Chandrayaan 2 | Image credit: isro.gov.in
- Chandrayaan-2 is a robotic mission which is aimed to explore parts of the moon
- It will take off from Sriharikota on Sunday, July 15 at 2:51 am IST
- It weighs nearly 640 tonnes and measures 44 metres in height
Chandrayaan-2 India’s aspiring Moon Mission which was signed over a decade ago between the Russian Federal Space Agency (Roscosmos) and Indian Space Research Organisation ISRO will finally be launched from Sriharikota in Andhra Pradesh on Sunday, July 15 at 2:51 am IST.
India’s mission moon 2.0 was in the works for over 10 years now. After a decade of scientific research country’s space agency on July 15 will accomplish its ambitious mission to explore the mysterious celestial body. Chandrayaan-2 is a robotic mission that will not carry any human being to the moon. It is aimed to explore the topography and composition of the moon. We are less than 48 hours away from its take-off, let’s learn 5 facts about India’s Mission moon 2.0.
5 facts about Chandrayaan 2
- India has spent about $140 million (which is roughly Rs. 9,59,84,42,000 in Indian currency) to prepare Chandrayaan 2 for country’s Mission moon 2.0.
- India will become the fourth country in the world if it accomplishes in soft landing on the moon. The three countries that have achieved the feat so far include the US, Russia and China.
- Chadrayaan 2 will “boldly go where no country has ever gone before — the Moon’s South Polar region”, according to the ISRO. Chandrayaan 1 — India’s first mission to the moon — had crash-landed near the lunar South Pole and provided the information of the presence of water molecules.
- Chandrayaan 2 is estimated to reach the moon in about 50 days. It is likely to land on September 6 pr 7, 2019, by covering almost 384,400 kilometres trip from Earth.

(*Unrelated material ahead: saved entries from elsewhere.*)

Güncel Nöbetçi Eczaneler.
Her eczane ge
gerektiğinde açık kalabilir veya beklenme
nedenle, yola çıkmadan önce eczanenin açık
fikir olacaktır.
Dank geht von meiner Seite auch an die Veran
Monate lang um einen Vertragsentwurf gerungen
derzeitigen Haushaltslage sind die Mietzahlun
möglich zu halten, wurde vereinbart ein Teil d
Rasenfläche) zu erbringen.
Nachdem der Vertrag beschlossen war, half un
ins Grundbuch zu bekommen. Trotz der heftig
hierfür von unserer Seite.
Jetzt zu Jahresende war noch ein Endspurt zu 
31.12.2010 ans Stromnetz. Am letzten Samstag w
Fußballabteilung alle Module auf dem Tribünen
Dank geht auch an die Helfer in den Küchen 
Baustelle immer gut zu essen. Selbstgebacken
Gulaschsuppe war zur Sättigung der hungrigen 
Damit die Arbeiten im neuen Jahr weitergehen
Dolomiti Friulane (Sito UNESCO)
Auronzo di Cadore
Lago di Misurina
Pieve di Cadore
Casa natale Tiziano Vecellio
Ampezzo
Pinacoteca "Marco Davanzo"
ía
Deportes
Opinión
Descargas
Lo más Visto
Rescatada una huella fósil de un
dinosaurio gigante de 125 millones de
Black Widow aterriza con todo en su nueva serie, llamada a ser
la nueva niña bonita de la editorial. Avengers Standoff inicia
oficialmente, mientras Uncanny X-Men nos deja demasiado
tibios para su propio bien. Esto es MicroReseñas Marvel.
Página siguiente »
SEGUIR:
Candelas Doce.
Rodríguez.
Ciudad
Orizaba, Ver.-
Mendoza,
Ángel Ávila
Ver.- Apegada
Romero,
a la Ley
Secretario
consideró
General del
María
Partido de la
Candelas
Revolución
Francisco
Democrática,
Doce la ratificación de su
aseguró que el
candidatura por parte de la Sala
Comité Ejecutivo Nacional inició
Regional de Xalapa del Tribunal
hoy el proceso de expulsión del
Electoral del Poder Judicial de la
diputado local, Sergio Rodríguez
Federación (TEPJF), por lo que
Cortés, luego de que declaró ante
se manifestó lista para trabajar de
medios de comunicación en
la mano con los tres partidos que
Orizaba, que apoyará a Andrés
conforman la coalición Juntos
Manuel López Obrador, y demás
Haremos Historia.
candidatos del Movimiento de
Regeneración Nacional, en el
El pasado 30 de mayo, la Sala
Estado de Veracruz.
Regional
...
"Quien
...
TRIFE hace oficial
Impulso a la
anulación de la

- Chandrayaan 2 has four key components that include a launcher, orbiter, lander and rover. Almost all the components of Chandrayaan 2 are made in India. The orbiter has a mission life of 1 year and will be placed in a 100x100km lunar polar orbit. Vikram, the lander is named after Vikram Sarabhai the Father of the Indian space programme. It has a mission life of 1 lunar day which is equivalent to about 14 days on our planet Earth. Pragyan, the rover is a 6-wheeler robotic vehicle that uses solar energy to function. India’s most powerful launcher to date, GSLV MK-III will carry Chandrayaan 2 to its designated orbit. It is a three-stage vehicle that has the capability of launching 4-tonne class of satellites to the Geosynchronous Transfer Orbit.